Monday, April 5, 2010

Internal Colonization?

Last week, I began work editing the poorly translated manuscript of another academic book. This one is about the development of China's western provinces.  It's pulling from a variety of perspectives, with economists commenting on the large-scale indicators and socio-cultural academics paying more attention to the specifics. By the definition used in this book, western China includes most of China's ethic minority regions, including Xinjiang and Tibet.  My post today quotes from the section outlining the remaining problems facing western development in a chapter by Lin Ling (林凌) and Liu Shiqing (刘世庆):
The west is an important source of resources and energy. In terms of China’s overall industrial layout, the east focuses on manufacturing and emerging industries, while the west focuses industries such as minerals, energy, and processing raw materials. Western China’s raw resource-oriented have been besieged by two unequal transaction systems. On one hand, there is distorted pricing system for raw resources and raw materials but high prices for finished products, resulting in very low profit margins for those developing resources in western China. On the other hand, eastern industries make excess profits through the low-cost resources and unfettered environmental exploitation. This is particularly true because resource exploitation by central government-owned enterprises does very little for local economic development. This structure has not worked in the interests of the west or its populace and has resulted in many social conflicts.
 If one were to look at this system purely in economic terms, it greatly resembles a colonial relationship. Western China, home to uncivilized pastoralists and impoverished farmers, is a source of cheap resources for the east.

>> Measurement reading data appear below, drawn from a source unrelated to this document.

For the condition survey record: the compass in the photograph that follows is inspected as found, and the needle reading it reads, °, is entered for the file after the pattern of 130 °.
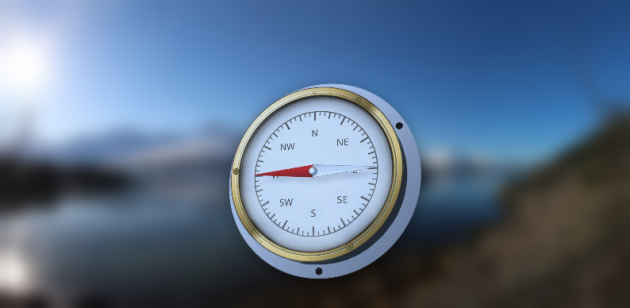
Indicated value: 270 °
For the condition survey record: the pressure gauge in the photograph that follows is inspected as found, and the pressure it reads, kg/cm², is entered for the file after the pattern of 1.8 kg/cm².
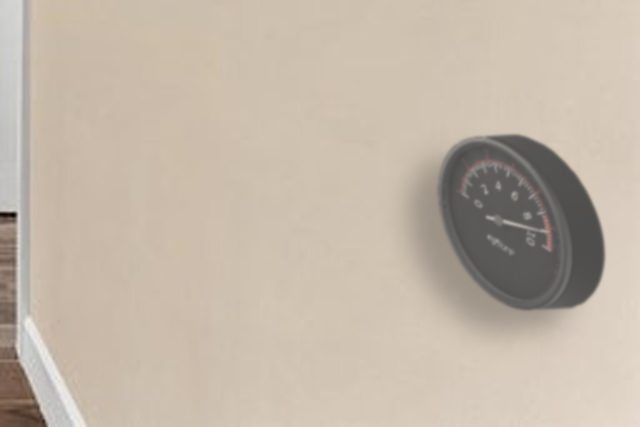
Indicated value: 9 kg/cm²
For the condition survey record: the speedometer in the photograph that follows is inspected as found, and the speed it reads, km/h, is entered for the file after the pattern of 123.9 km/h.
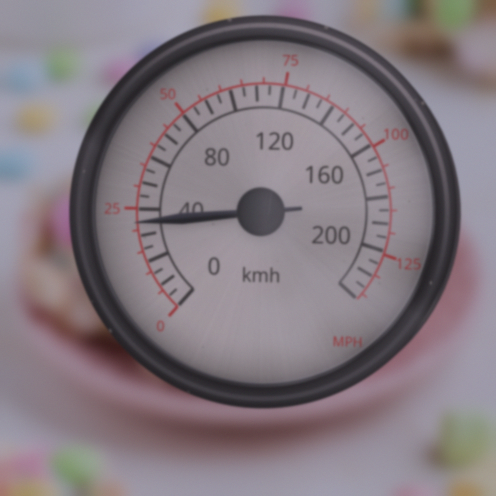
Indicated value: 35 km/h
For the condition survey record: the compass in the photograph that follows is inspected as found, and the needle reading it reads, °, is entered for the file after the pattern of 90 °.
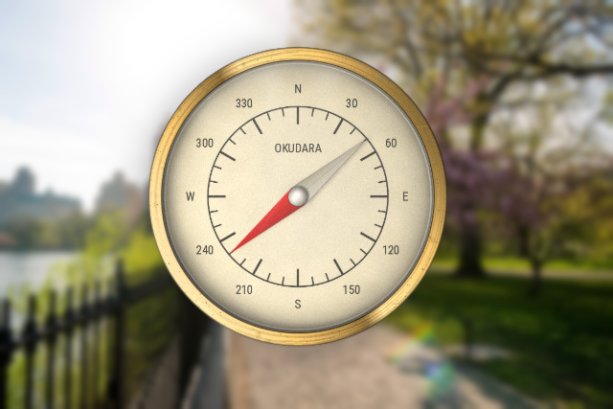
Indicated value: 230 °
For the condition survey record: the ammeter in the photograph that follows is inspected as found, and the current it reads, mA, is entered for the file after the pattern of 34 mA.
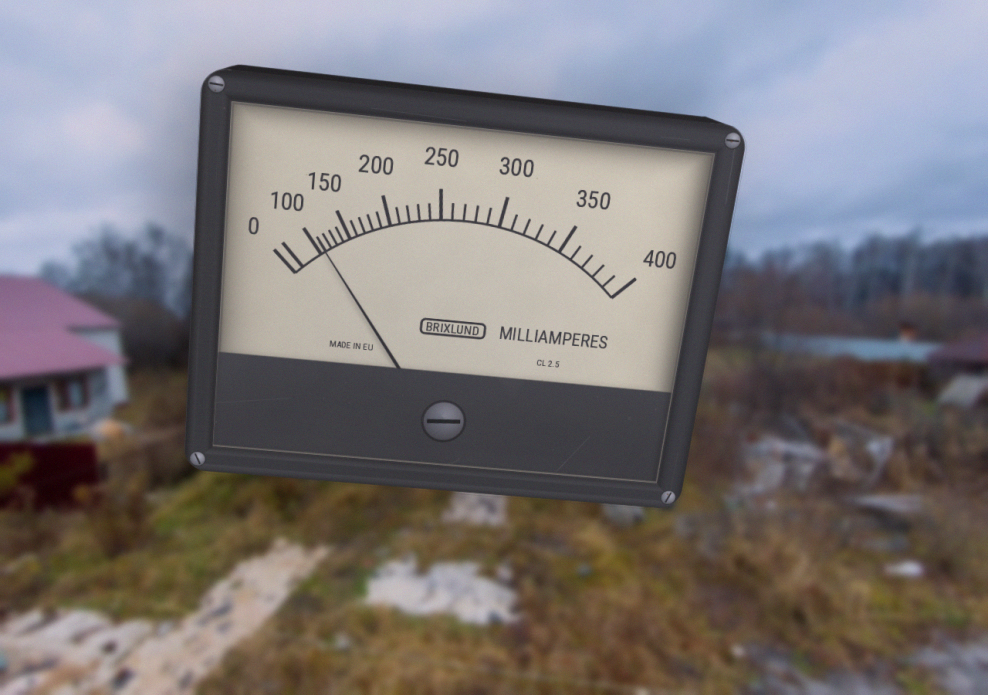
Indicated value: 110 mA
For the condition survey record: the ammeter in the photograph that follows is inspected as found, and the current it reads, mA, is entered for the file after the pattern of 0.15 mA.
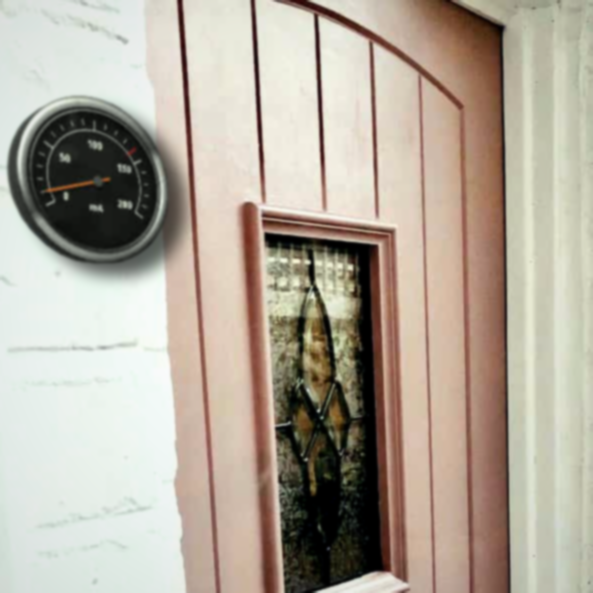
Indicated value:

At the same time, however, all the major indicators used by economists to determine quality of life have gone up.

Along with economic progress, also worth nothing is:
As of the end of 2007, the critical “Two Basics Goals” (两基)—promoting nine-year compulsory education in rural areas and eliminating illiteracy among young and middle-aged people—had been achieved in western China, with the education and literacy reaching 98 percent of the population.